Cantando Magazzino 18 di Simone Cristicchi

Il 10 febbraio in occasione della Giornata del Ricordo delle vittime delle foibe e dell’esodo giuliano dalmata, la nostra scuola ha partecipato a un momento di profonda riflessione al Teatro Sanzio, insieme alle altre scuole della città di Urbino e la sua amministrazione comunale. Attraverso musica, canto e poesia, gli studenti e le studentesse delle classi 5AL, 5CAFM, dell’ Ensemble Raffaello e del coro, coordinati dai prof. Anedda, Caffari e Gioffreda si sono trasformati in strumento di memoria. Chi scrive ha avuto l’occasione di portare sul palco la storia degli esuli di quel lontano 1947, cantando la canzone “Magazzino 18” di Simone Cristicchi. Questo brano racchiude in sé una delle pagine più dolorose della storia italiana del Novecento. Il titolo richiama il deposito presso il porto vecchio di Trieste, in cui sono stati ammassati gli effetti personali, mobili, vestiti, fotografie, degli italiani che furono costretti ad abbandonare la propria terra.
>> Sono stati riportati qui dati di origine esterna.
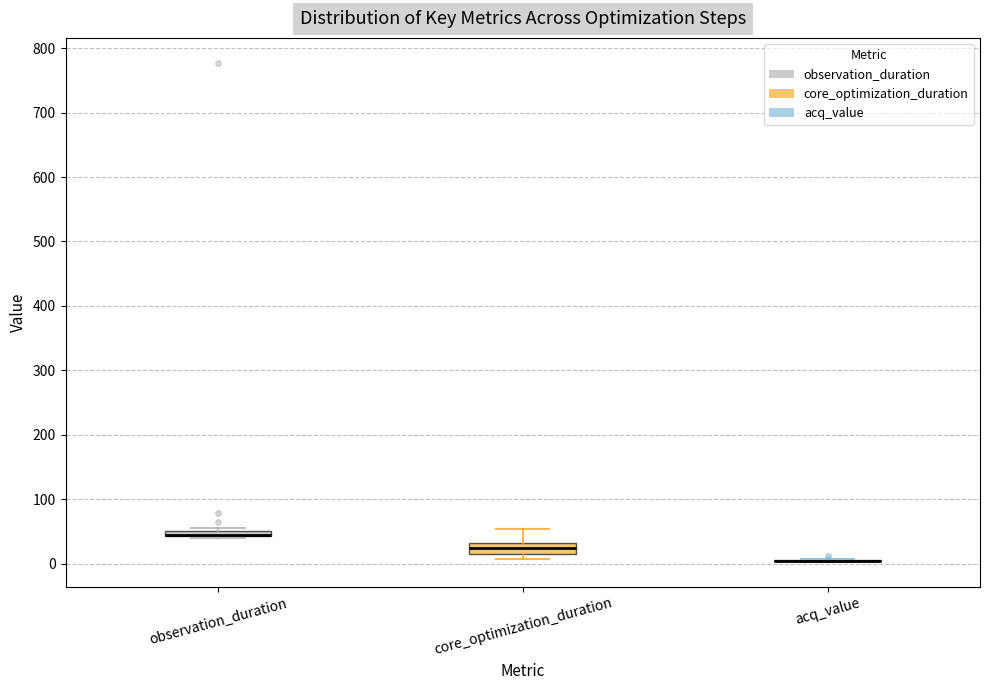

Where is the lower edge of the box for observation_duration on the y-axis? The values are not printed on the chart, so give them approximately, as read against the axis.

40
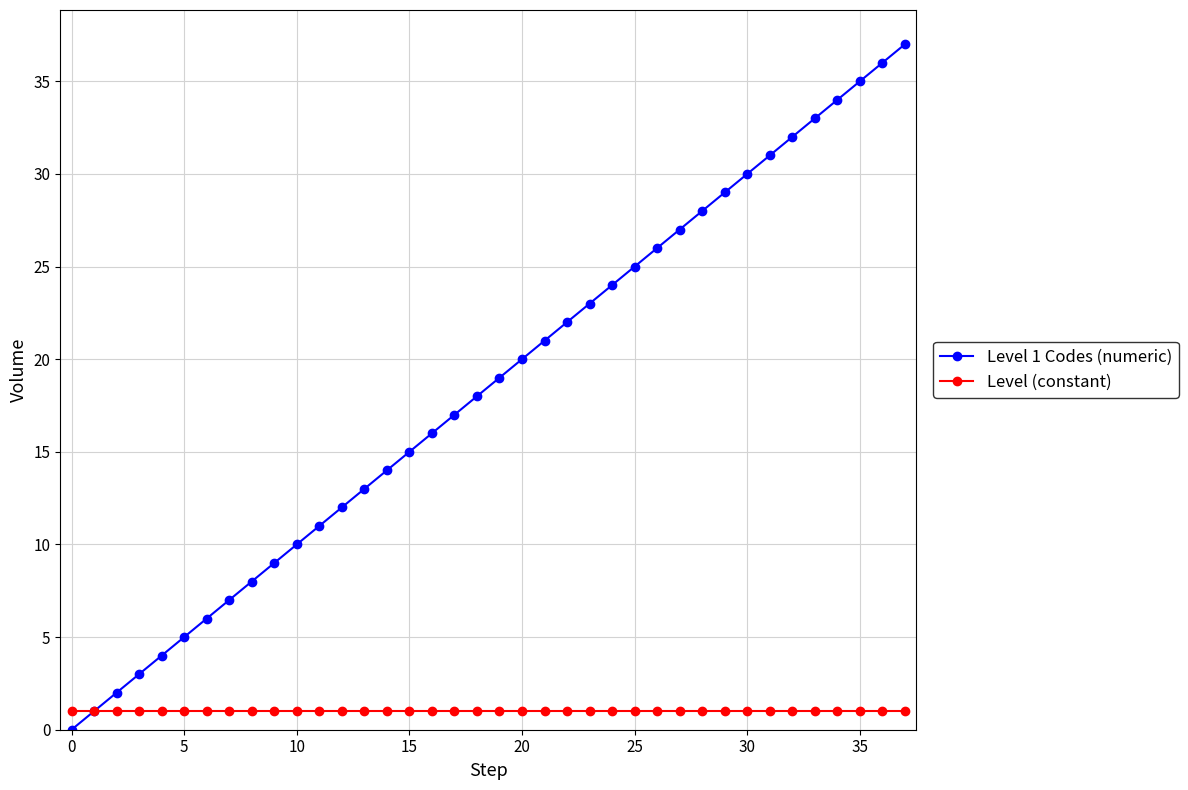

Which series has the largest total across all categories?

Level 1 Codes (numeric)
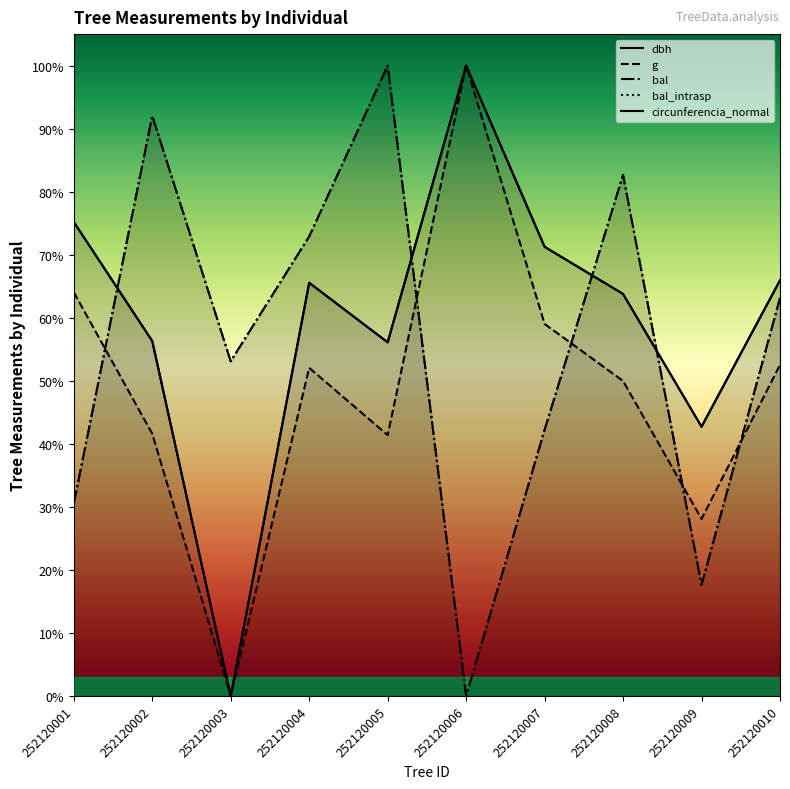

What is the total value across all series at 252120006?

3.0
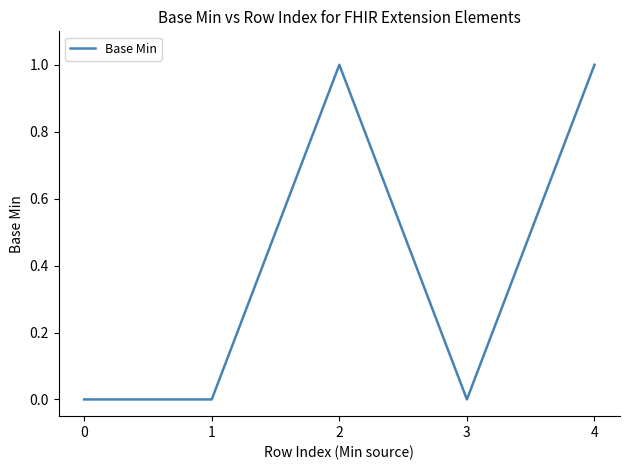

How many interior local peaks (higher than both neighbors) does the data have?

1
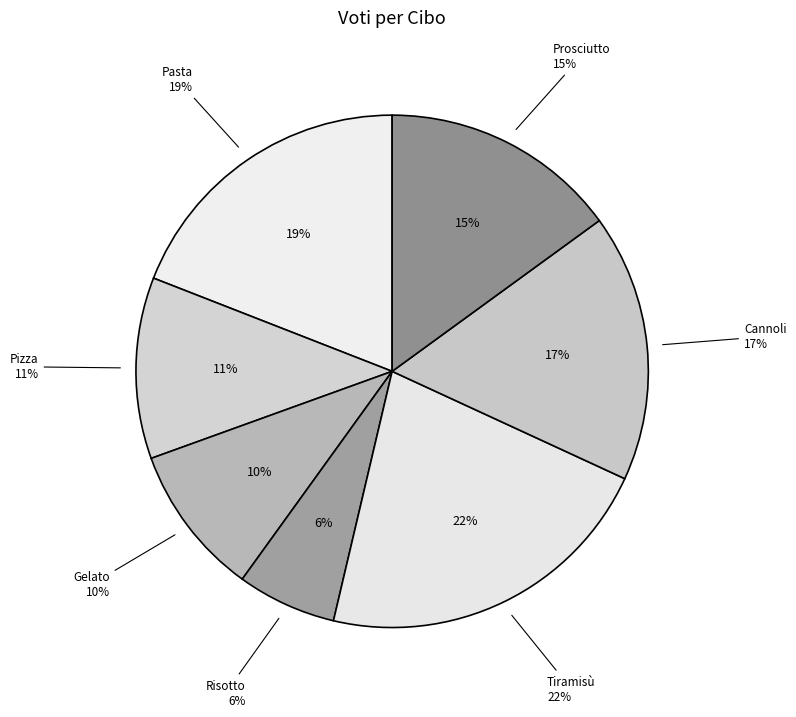

What portion of the pie excludes Pasta?

80.9%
Questi oggetti, ancora oggi, in attesa di essere reclamati, sono il simbolo di vite sospese, delle loro identità perdute e di radici strappate; documentano lo sradicamento di chi è stato costretto a fuggire perché italiano. A rendere il brano tanto intenso è il fatto che l’autore descrive la visita al Magazzino dove c’erano gli oggetti della sua famiglia e trasforma le emozioni vissute in un’opera teatrale, in un percorso emotivo che racconta le vicende di chi per anni è rimasto ai margini.

Cantare questa canzone è stato un immedesimarsi completamente in questa tragedia, dando voce a un dolore silenzioso, con l’intento di comprendere, provare e trasmettere il peso di ogni parola. Il senso di nostalgia rende la canzone un viaggio nella sofferenza, consapevoli che la Storia è qualcosa di vivo, non va dimenticata ma raccontata e vissuta.